Ryan Brown, "Plato’s Use of Mogis (Barely, Scarcely, With Toil)"

Time & Location

Jun 16, 2022, 4:30 PM – 6:00 PM EDT

via Zoom

About the event

In the Phaedrus's Palinode, Socrates speaks of the human soul's ascent to the "superheavenly realities" upon which it longs to gaze. Whereas divine souls seem to enjoy a perfect vision of these realities, the vision available to human souls appears to be attenuated, though scholars disagree on how exactly we ought to understand the qualifications Socrates introduces.
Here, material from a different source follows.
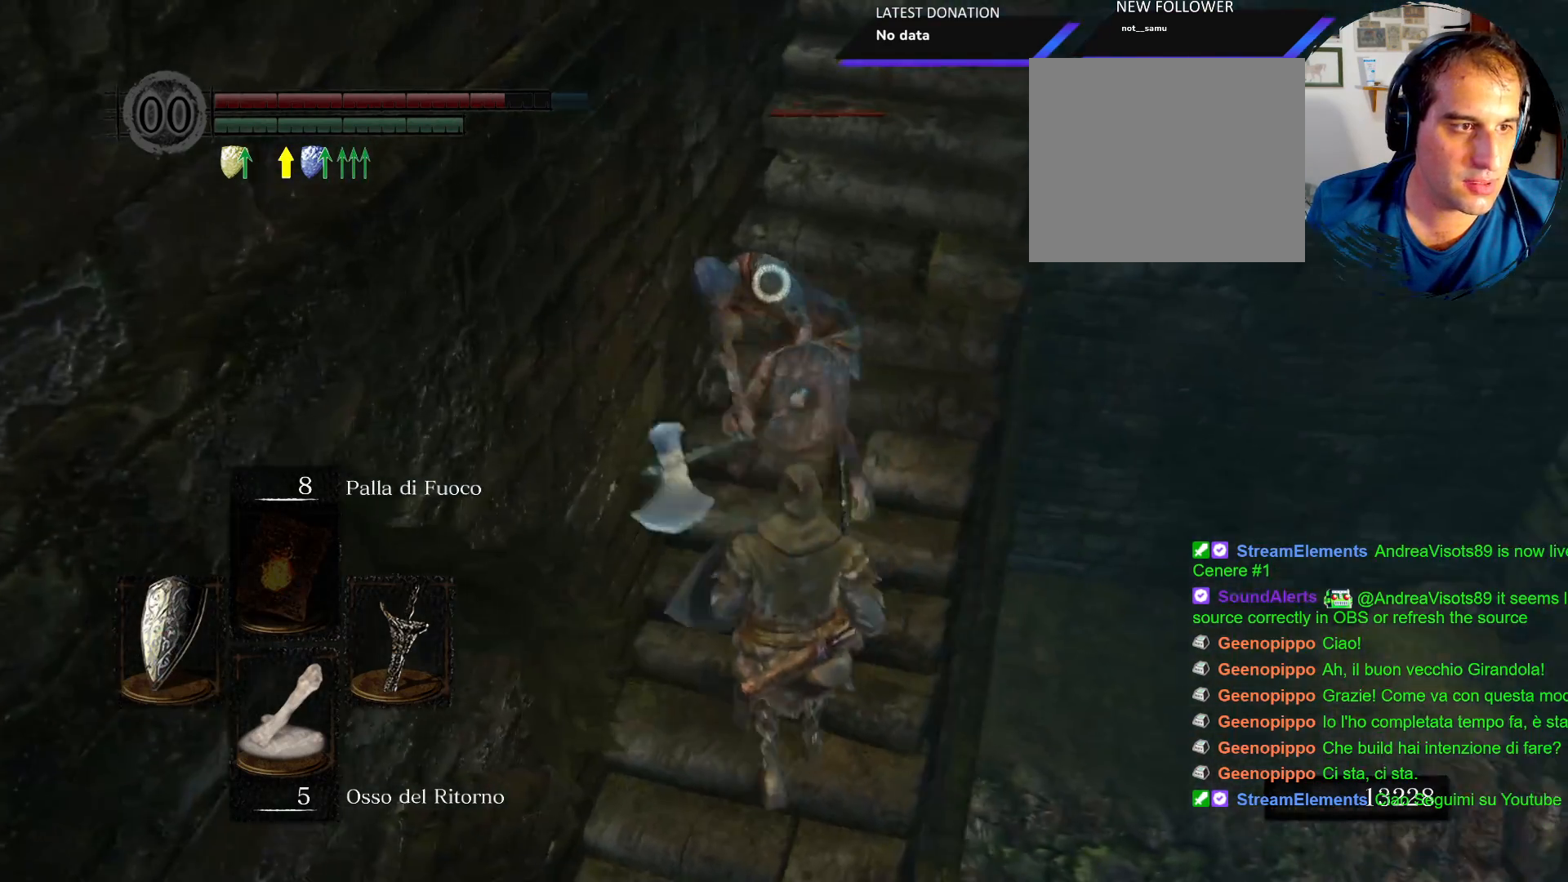
{"dt_ms": 500, "buttons": [], "left_stick": "center", "right_stick": "center", "events": [[200, "R1", "down"], [233, "R2", "down"], [300, "R1", "up"], [300, "R2", "up"]]}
Decisive for the interpretation of the human soul's epistemic possibilities is the remark at 248a where Socrates says that human souls are "scarcely able to gaze (mogis kathorosa) upon the things that are." Many commentators take this to mean that human souls achieve, at most, an incomplete "glimpse" of the forms and draw significant epistemological implications from this remark. I argue that mogis kathorosa, a somewhat paradoxical phrase in context, could be translated alternatively as "gets a thorough look only with much labor" if we attend to the root senses of both words. I will explore Plato's uses of mogis (many of which occur in the Phaedrus) and articulate how we might draw some more robust epistemological implications if we understand mogis to mean something more like "with great labor" rather than "scarcely."